- **WHAT IS EXPECTED**
The response should contain all of the records, copied exactly, and none of the images.

- **DATA EXTRACT**
════════════════════
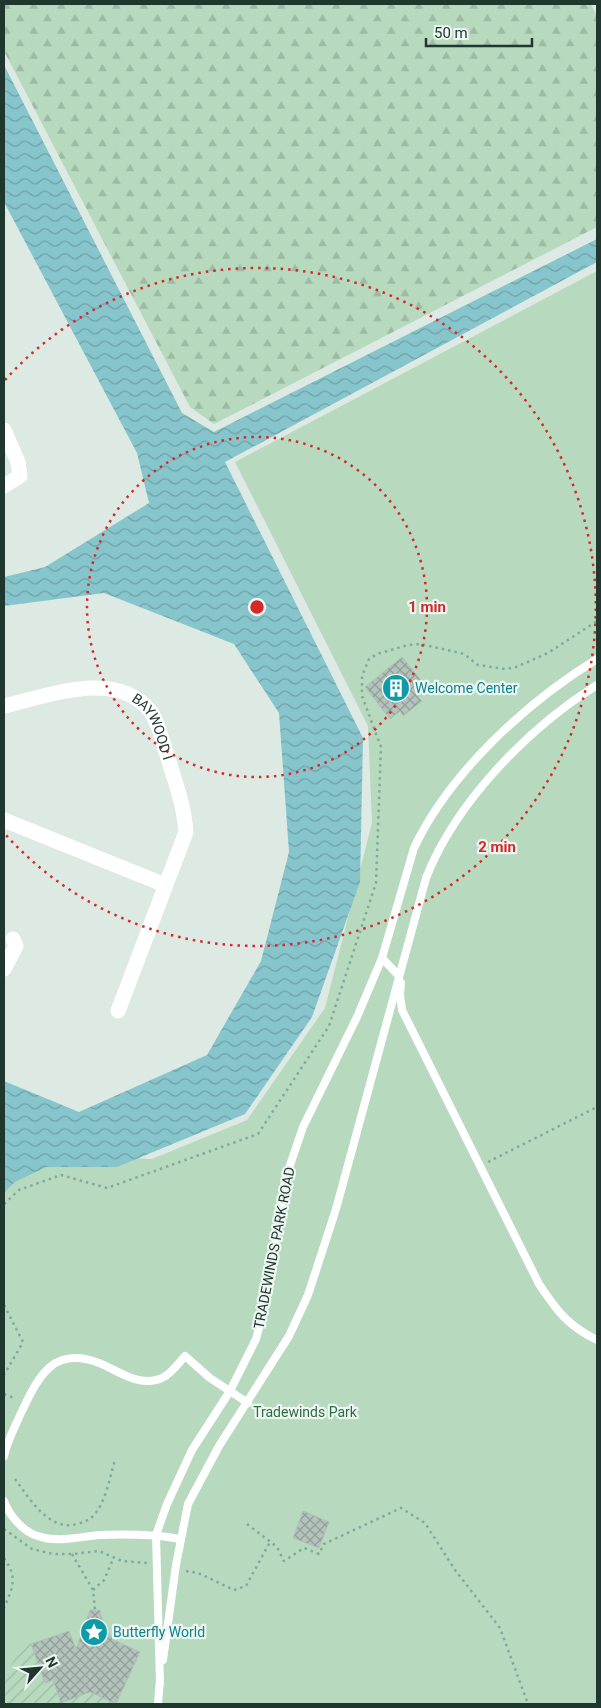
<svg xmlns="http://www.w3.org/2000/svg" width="601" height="1708" font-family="Roboto,sans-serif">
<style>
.forest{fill:url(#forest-firs)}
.park{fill:#b7d9be}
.garden{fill:url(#garden-furrows)}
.water{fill:url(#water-waves)}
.building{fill:url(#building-cross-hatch);stroke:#b0c2ba}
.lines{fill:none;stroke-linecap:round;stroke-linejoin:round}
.path{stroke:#7fab9b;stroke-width:2.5;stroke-dasharray:2.5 4;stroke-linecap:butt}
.service{stroke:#fff;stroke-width:8}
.minor{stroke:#fff;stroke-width:15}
.ring{fill:none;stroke:#d62828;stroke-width:2.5;stroke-dasharray:2.5 5}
.labels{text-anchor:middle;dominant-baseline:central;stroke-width:4.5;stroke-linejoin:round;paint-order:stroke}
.culture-label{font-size:14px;fill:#0d838f;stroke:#edf6f1;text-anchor:start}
.street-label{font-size:14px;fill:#203730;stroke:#edf6f1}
.park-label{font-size:14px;fill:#2c6c41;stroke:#edf6f1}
.centre{fill:#d62828;stroke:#edf6f1;stroke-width:2.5}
.ring-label{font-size:15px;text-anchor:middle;font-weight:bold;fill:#d62828;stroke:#edf6f1;stroke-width:4.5;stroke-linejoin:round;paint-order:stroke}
</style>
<defs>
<pattern id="forest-firs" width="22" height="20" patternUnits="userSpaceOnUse" patternTransform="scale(1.25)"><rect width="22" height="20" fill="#b7d9be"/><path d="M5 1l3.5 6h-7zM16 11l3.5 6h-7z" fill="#9dbba4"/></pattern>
<pattern id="garden-furrows" width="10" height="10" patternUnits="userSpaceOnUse" patternTransform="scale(1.25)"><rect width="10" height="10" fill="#b7d9be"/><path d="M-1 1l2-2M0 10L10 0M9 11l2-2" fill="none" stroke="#9dbba4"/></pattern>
<pattern id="water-waves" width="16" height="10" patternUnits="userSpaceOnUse" patternTransform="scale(1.25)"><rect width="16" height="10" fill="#87c5cc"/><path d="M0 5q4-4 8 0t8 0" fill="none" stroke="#6ea1a6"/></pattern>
<pattern id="building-cross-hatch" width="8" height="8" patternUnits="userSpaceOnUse" patternTransform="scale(1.25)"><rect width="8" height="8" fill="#b3c3bc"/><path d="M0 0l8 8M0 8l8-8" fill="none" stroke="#919f99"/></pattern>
</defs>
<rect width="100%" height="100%" fill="#dde9e3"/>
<!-- forest -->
<path class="forest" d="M4 4H591L597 16V227L214 424 190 407 4 51Z"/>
<!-- park -->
<path class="park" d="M597 271V1704H4V1193L15 1182 40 1164 89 1156 152 1159 247 1120 325 1008 372 823 368 726 235 462Z"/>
<!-- garden -->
<path class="garden" d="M25 1640 31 1644 45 1683 53 1680 61 1703 90 1692 115 1704H4V1677Z"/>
<!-- water -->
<path class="water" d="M4 65 182 413 214 432 597 239V262L225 462 363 738 360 882 312 1017 245 1114 117 1167H46L15 1182 4 1193V1081L79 1112 207 1055 261 961 289 852 279 713 234 644 104 593 4 606V577L45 567 149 503 137 453 4 202Z"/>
<!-- building -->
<path class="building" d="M402 657 428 689 418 697 422 701 403 716 400 711 390 719 365 687Z
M303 1511 329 1522 319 1548 293 1538Z
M90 1610H100L104 1627 114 1640 140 1652 116 1704 90 1692 61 1703 53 1680 45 1683 31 1644 69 1631 76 1649Z"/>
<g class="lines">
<!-- path -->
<path class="path" d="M488 1162 597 1107
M4 1204 19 1190 61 1175 107 1188 258 1134 329 1026 376 883 381 747 362 696V676L369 659 377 654 408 645 421 644 464 654 478 665 505 669 516 667 548 653 597 621
M4 1305 23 1342 4 1375
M4 1394 16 1399
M15 1479C29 1498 49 1532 77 1524 84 1522 90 1520 94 1515 106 1502 110 1476 115 1460
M247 1524 277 1547 284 1561 304 1548 319 1554 324 1544 401 1508 425 1523 455 1570 500 1628 528 1704
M4 1529 32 1549 53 1554H72L99 1551 122 1561 147 1563
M72 1554 93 1590 95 1610
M4 1558C18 1578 13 1587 4 1608
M186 1571 198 1573 234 1590 246 1586 270 1542
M93 1590 104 1580 114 1557"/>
<!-- service -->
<path class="service" d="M382 958 399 976
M401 983 400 995 402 1010 539 1284C557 1311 568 1326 597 1340
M4 1456C7 1441 15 1427 21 1413 38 1378 52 1345 99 1363 117 1370 135 1385 156 1380 168 1378 177 1365 185 1356L210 1378 248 1403
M4 1501C9 1515 23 1532 38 1536 56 1543 80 1537 99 1535 126 1534 154 1534 180 1539
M163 1660 176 1565 188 1504 219 1446 289 1336 308 1295 336 1209 426 878C456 802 528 728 597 685
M160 1683 156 1535 167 1504 192 1450 230 1391 256 1339 266 1302 285 1180 303 1127 357 1017 382 958 414 848C450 772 527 702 597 659
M158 1704 160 1679"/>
<!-- minor -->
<g class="minor">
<path d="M4 430 18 462 20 476 4 486"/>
<path id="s1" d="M4 706C48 696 117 668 151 712 159 723 162 742 167 755 175 781 184 805 186 832L118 1011"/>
<path d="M4 820 165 885"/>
<path d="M4 969 16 946 13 939"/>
</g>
</g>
<!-- distance rings -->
<g class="ring">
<circle cx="257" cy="607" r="170"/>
<path d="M5 380A339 339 0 1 1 5 834"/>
</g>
<!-- icons -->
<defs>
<g id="building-disc" transform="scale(1.4375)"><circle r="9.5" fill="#0f9aa8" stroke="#edf6f1"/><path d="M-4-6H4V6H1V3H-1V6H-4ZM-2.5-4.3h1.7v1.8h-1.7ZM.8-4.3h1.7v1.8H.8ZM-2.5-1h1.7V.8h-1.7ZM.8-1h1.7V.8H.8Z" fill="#fff"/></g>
<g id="sight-disc" transform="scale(1.4375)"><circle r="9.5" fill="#0f9aa8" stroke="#edf6f1"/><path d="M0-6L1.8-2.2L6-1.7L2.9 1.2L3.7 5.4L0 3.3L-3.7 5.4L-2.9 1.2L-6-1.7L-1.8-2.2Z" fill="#fff"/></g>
</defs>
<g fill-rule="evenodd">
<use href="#building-disc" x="396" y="688"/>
<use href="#sight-disc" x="94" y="1632"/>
</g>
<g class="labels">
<!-- culture labels -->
<g class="culture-label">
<text x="415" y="688">Welcome Center</text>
<text x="113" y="1632">Butterfly World</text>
</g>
<!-- street labels -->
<g class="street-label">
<text stroke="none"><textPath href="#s1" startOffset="170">BAYWOOD I</textPath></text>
<text transform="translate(274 1248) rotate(-79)">TRADEWINDS PARK ROAD</text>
</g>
<!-- park labels -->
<g class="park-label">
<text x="305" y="1412">Tradewinds Park</text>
</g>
</g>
<circle cx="257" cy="607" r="8" class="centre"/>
<g class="ring-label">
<text x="427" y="612">1 min</text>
<text x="497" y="852">2 min</text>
</g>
<!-- border -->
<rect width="601" height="1708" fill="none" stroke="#203730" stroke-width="10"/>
<!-- north arrow -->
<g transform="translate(40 1668) rotate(63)" stroke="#edf6f1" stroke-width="4" paint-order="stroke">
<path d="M0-4L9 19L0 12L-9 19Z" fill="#203730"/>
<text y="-8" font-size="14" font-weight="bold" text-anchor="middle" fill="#203730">N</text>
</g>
<!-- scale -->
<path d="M426 38v8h106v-8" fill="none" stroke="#203730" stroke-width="2.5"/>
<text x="434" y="38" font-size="15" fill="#203730" stroke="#edf6f1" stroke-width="4" paint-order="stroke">50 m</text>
</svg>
════════════════════
- **EXERCISE ANSWER**
<svg xmlns="http://www.w3.org/2000/svg" width="601" height="1708" font-family="Roboto,sans-serif">
<style>
.forest{fill:url(#forest-firs)}
.park{fill:#b7d9be}
.garden{fill:url(#garden-furrows)}
.water{fill:url(#water-waves)}
.building{fill:url(#building-cross-hatch);stroke:#b0c2ba}
.lines{fill:none;stroke-linecap:round;stroke-linejoin:round}
.path{stroke:#7fab9b;stroke-width:2.5;stroke-dasharray:2.5 4;stroke-linecap:butt}
.service{stroke:#fff;stroke-width:8}
.minor{stroke:#fff;stroke-width:15}
.ring{fill:none;stroke:#d62828;stroke-width:2.5;stroke-dasharray:2.5 5}
.labels{text-anchor:middle;dominant-baseline:central;stroke-width:4.5;stroke-linejoin:round;paint-order:stroke}
.culture-label{font-size:14px;fill:#0d838f;stroke:#edf6f1;text-anchor:start}
.street-label{font-size:14px;fill:#203730;stroke:#edf6f1}
.park-label{font-size:14px;fill:#2c6c41;stroke:#edf6f1}
.centre{fill:#d62828;stroke:#edf6f1;stroke-width:2.5}
.ring-label{font-size:15px;text-anchor:middle;font-weight:bold;fill:#d62828;stroke:#edf6f1;stroke-width:4.5;stroke-linejoin:round;paint-order:stroke}
</style>
<defs>
<pattern id="forest-firs" width="22" height="20" patternUnits="userSpaceOnUse" patternTransform="scale(1.25)"><rect width="22" height="20" fill="#b7d9be"/><path d="M5 1l3.5 6h-7zM16 11l3.5 6h-7z" fill="#9dbba4"/></pattern>
<pattern id="garden-furrows" width="10" height="10" patternUnits="userSpaceOnUse" patternTransform="scale(1.25)"><rect width="10" height="10" fill="#b7d9be"/><path d="M-1 1l2-2M0 10L10 0M9 11l2-2" fill="none" stroke="#9dbba4"/></pattern>
<pattern id="water-waves" width="16" height="10" patternUnits="userSpaceOnUse" patternTransform="scale(1.25)"><rect width="16" height="10" fill="#87c5cc"/><path d="M0 5q4-4 8 0t8 0" fill="none" stroke="#6ea1a6"/></pattern>
<pattern id="building-cross-hatch" width="8" height="8" patternUnits="userSpaceOnUse" patternTransform="scale(1.25)"><rect width="8" height="8" fill="#b3c3bc"/><path d="M0 0l8 8M0 8l8-8" fill="none" stroke="#919f99"/></pattern>
</defs>
<rect width="100%" height="100%" fill="#dde9e3"/>
<!-- forest -->
<path class="forest" d="M4 4H591L597 16V227L214 424 190 407 4 51Z"/>
<!-- park -->
<path class="park" d="M597 271V1704H4V1193L15 1182 40 1164 89 1156 152 1159 247 1120 325 1008 372 823 368 726 235 462Z"/>
<!-- garden -->
<path class="garden" d="M25 1640 31 1644 45 1683 53 1680 61 1703 90 1692 115 1704H4V1677Z"/>
<!-- water -->
<path class="water" d="M4 65 182 413 214 432 597 239V262L225 462 363 738 360 882 312 1017 245 1114 117 1167H46L15 1182 4 1193V1081L79 1112 207 1055 261 961 289 852 279 713 234 644 104 593 4 606V577L45 567 149 503 137 453 4 202Z"/>
<!-- building -->
<path class="building" d="M402 657 428 689 418 697 422 701 403 716 400 711 390 719 365 687Z
M303 1511 329 1522 319 1548 293 1538Z
M90 1610H100L104 1627 114 1640 140 1652 116 1704 90 1692 61 1703 53 1680 45 1683 31 1644 69 1631 76 1649Z"/>
<g class="lines">
<!-- path -->
<path class="path" d="M488 1162 597 1107
M4 1204 19 1190 61 1175 107 1188 258 1134 329 1026 376 883 381 747 362 696V676L369 659 377 654 408 645 421 644 464 654 478 665 505 669 516 667 548 653 597 621
M4 1305 23 1342 4 1375
M4 1394 16 1399
M15 1479C29 1498 49 1532 77 1524 84 1522 90 1520 94 1515 106 1502 110 1476 115 1460
M247 1524 277 1547 284 1561 304 1548 319 1554 324 1544 401 1508 425 1523 455 1570 500 1628 528 1704
M4 1529 32 1549 53 1554H72L99 1551 122 1561 147 1563
M72 1554 93 1590 95 1610
M4 1558C18 1578 13 1587 4 1608
M186 1571 198 1573 234 1590 246 1586 270 1542
M93 1590 104 1580 114 1557"/>
<!-- service -->
<path class="service" d="M382 958 399 976
M401 983 400 995 402 1010 539 1284C557 1311 568 1326 597 1340
M4 1456C7 1441 15 1427 21 1413 38 1378 52 1345 99 1363 117 1370 135 1385 156 1380 168 1378 177 1365 185 1356L210 1378 248 1403
M4 1501C9 1515 23 1532 38 1536 56 1543 80 1537 99 1535 126 1534 154 1534 180 1539
M163 1660 176 1565 188 1504 219 1446 289 1336 308 1295 336 1209 426 878C456 802 528 728 597 685
M160 1683 156 1535 167 1504 192 1450 230 1391 256 1339 266 1302 285 1180 303 1127 357 1017 382 958 414 848C450 772 527 702 597 659
M158 1704 160 1679"/>
<!-- minor -->
<g class="minor">
<path d="M4 430 18 462 20 476 4 486"/>
<path id="s1" d="M4 706C48 696 117 668 151 712 159 723 162 742 167 755 175 781 184 805 186 832L118 1011"/>
<path d="M4 820 165 885"/>
<path d="M4 969 16 946 13 939"/>
</g>
</g>
<!-- distance rings -->
<g class="ring">
<circle cx="257" cy="607" r="170"/>
<path d="M5 380A339 339 0 1 1 5 834"/>
</g>
<!-- icons -->
<defs>
<g id="building-disc" transform="scale(1.4375)"><circle r="9.5" fill="#0f9aa8" stroke="#edf6f1"/><path d="M-4-6H4V6H1V3H-1V6H-4ZM-2.5-4.3h1.7v1.8h-1.7ZM.8-4.3h1.7v1.8H.8ZM-2.5-1h1.7V.8h-1.7ZM.8-1h1.7V.8H.8Z" fill="#fff"/></g>
<g id="sight-disc" transform="scale(1.4375)"><circle r="9.5" fill="#0f9aa8" stroke="#edf6f1"/><path d="M0-6L1.8-2.2L6-1.7L2.9 1.2L3.7 5.4L0 3.3L-3.7 5.4L-2.9 1.2L-6-1.7L-1.8-2.2Z" fill="#fff"/></g>
</defs>
<g fill-rule="evenodd">
<use href="#building-disc" x="396" y="688"/>
<use href="#sight-disc" x="94" y="1632"/>
</g>
<g class="labels">
<!-- culture labels -->
<g class="culture-label">
<text x="415" y="688">Welcome Center</text>
<text x="113" y="1632">Butterfly World</text>
</g>
<!-- street labels -->
<g class="street-label">
<text stroke="none"><textPath href="#s1" startOffset="170">BAYWOOD I</textPath></text>
<text transform="translate(274 1248) rotate(-79)">TRADEWINDS PARK ROAD</text>
</g>
<!-- park labels -->
<g class="park-label">
<text x="305" y="1412">Tradewinds Park</text>
</g>
</g>
<circle cx="257" cy="607" r="8" class="centre"/>
<g class="ring-label">
<text x="427" y="612">1 min</text>
<text x="497" y="852">2 min</text>
</g>
<!-- border -->
<rect width="601" height="1708" fill="none" stroke="#203730" stroke-width="10"/>
<!-- north arrow -->
<g transform="translate(40 1668) rotate(63)" stroke="#edf6f1" stroke-width="4" paint-order="stroke">
<path d="M0-4L9 19L0 12L-9 19Z" fill="#203730"/>
<text y="-8" font-size="14" font-weight="bold" text-anchor="middle" fill="#203730">N</text>
</g>
<!-- scale -->
<path d="M426 38v8h106v-8" fill="none" stroke="#203730" stroke-width="2.5"/>
<text x="434" y="38" font-size="15" fill="#203730" stroke="#edf6f1" stroke-width="4" paint-order="stroke">50 m</text>
</svg>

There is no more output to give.